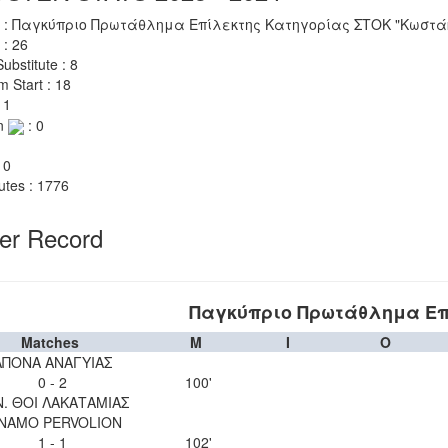
 : Παγκύπριο Πρωτάθλημα Επίλεκτης Κατηγορίας ΣΤΟΚ "Κωστάκ
 : 26
ubstitute : 8
m Start : 18
 1
n
: 0
 0
utes : 1776
yer Record
Παγκύπριο Πρωτάθλημα Επ
Matches
M
I
O
ΑΠΟΝΑ ΑΝΑΓΥΙΑΣ
0 - 2
100'
Ν. ΘΟΙ ΛΑΚΑΤΑΜΙΑΣ
INAMO PERVOLION
1 - 1
102'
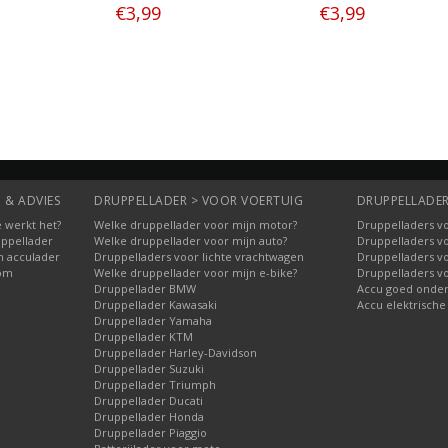
€3,99
€3,99
Bestellen
Bestellen
 & ADVIES
DRUPPELLADER > VOOR VOERTUIG
DRUPPELLADER
 werkt het?
Welke druppellader voor mijn motor?
Druppelladers vo
uppellader
Welke druppellader voor mijn auto?
Druppelladers v
n acculader
Druppelladers voor lichte vrachtwagen
Druppelladers v
oom
Welke druppellader voor mijn e-bike?
Druppelladers v
Druppellader BMW
Accu goed onde
Druppellader Kawasaki
Accu elektrische
Druppellader Yamaha
Druppellader KTM
Druppellader Harley-Davidson
Druppellader Suzuki
Druppellader Triumph
Druppellader Ducati
Druppellader Honda
Druppellader Piaggio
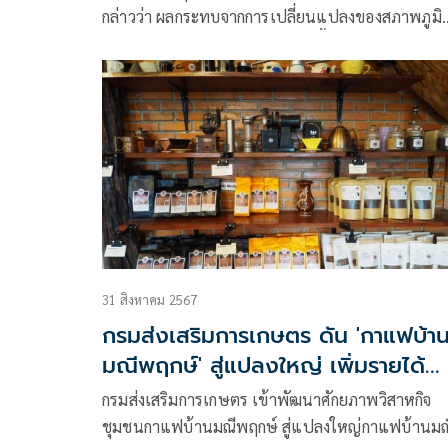
กล่าวว่า ผลกระทบจากการเปลี่ยนแปลงของสภาพภูมิ
อากาศ ตลอดจนอุณหภูมิที่เพิ่มสูงขึ้น ส่งผลต่อผลผลิต
ทางการเกษตร เช่นเดียวกับเกษตรกรแปลงใหญ่กล้วย
หมู่ 2,3,6
31 สิงหาคม 2567
กรมส่งเสริมการเกษตร ดัน 'กาแฟบ้า
มณีพฤกษ์' สู่แปลงใหญ่ เพิ่มรายได้
เกษตรกร
กรมส่งเสริมการเกษตร เข้าพัฒนาศักยภาพวิสาหกิจ
ชุมชนกาแฟบ้านมณีพฤกษ์ สู่แปลงใหญ่กาแฟบ้านมณ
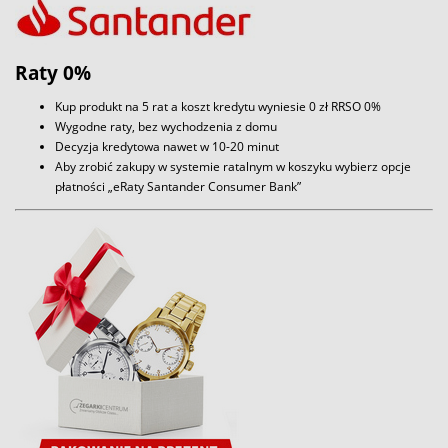
Raty 0%
Kup produkt na 5 rat a koszt kredytu wyniesie 0 zł RRSO 0%
Wygodne raty, bez wychodzenia z domu
Decyzja kredytowa nawet w 10-20 minut
Aby zrobić zakupy w systemie ratalnym w koszyku wybierz opcje
płatności „eRaty Santander Consumer Bank”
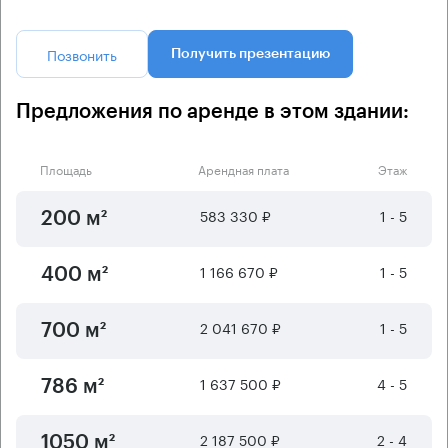
Позвонить
Получить презентацию
Предложения по аренде в этом здании:
Площадь
Арендная плата
Этаж
583 330 ₽
1 - 5
200 м²
1 166 670 ₽
1 - 5
400 м²
2 041 670 ₽
1 - 5
700 м²
1 637 500 ₽
4 - 5
786 м²
2 187 500 ₽
2 - 4
1050 м²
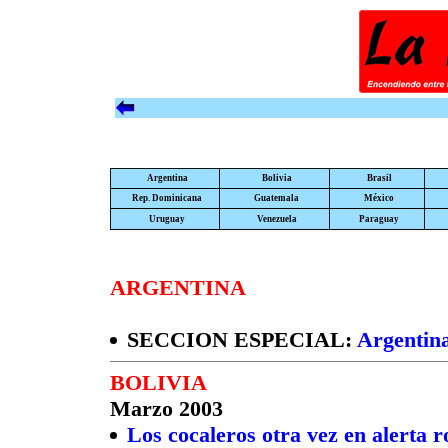
Argentina
Bolivia
Brasil
Rep. Dominicana
Guatemala
México
Uruguay
Venezuela
Paraguay
ARGENTINA
SECCION ESPECIAL:
Argentina
BOLIVIA
Marzo 2003
Los cocaleros otra vez en alerta r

> **The problem**
Each line from the start of the entries to the line holding "Druppellader Piaggio" is to be given again exactly, both ends included, and each picture is to be left out.

> **Task output**
 : Παγκύπριο Πρωτάθλημα Επίλεκτης Κατηγορίας ΣΤΟΚ "Κωστάκ
 : 26
ubstitute : 8
m Start : 18
 1
n
: 0
 0
utes : 1776
yer Record
Παγκύπριο Πρωτάθλημα Επ
Matches
M
I
O
ΑΠΟΝΑ ΑΝΑΓΥΙΑΣ
0 - 2
100'
Ν. ΘΟΙ ΛΑΚΑΤΑΜΙΑΣ
INAMO PERVOLION
1 - 1
102'
€3,99
€3,99
Bestellen
Bestellen
 & ADVIES
DRUPPELLADER > VOOR VOERTUIG
DRUPPELLADER
 werkt het?
Welke druppellader voor mijn motor?
Druppelladers vo
uppellader
Welke druppellader voor mijn auto?
Druppelladers v
n acculader
Druppelladers voor lichte vrachtwagen
Druppelladers v
oom
Welke druppellader voor mijn e-bike?
Druppelladers v
Druppellader BMW
Accu goed onde
Druppellader Kawasaki
Accu elektrische
Druppellader Yamaha
Druppellader KTM
Druppellader Harley-Davidson
Druppellader Suzuki
Druppellader Triumph
Druppellader Ducati
Druppellader Honda
Druppellader Piaggio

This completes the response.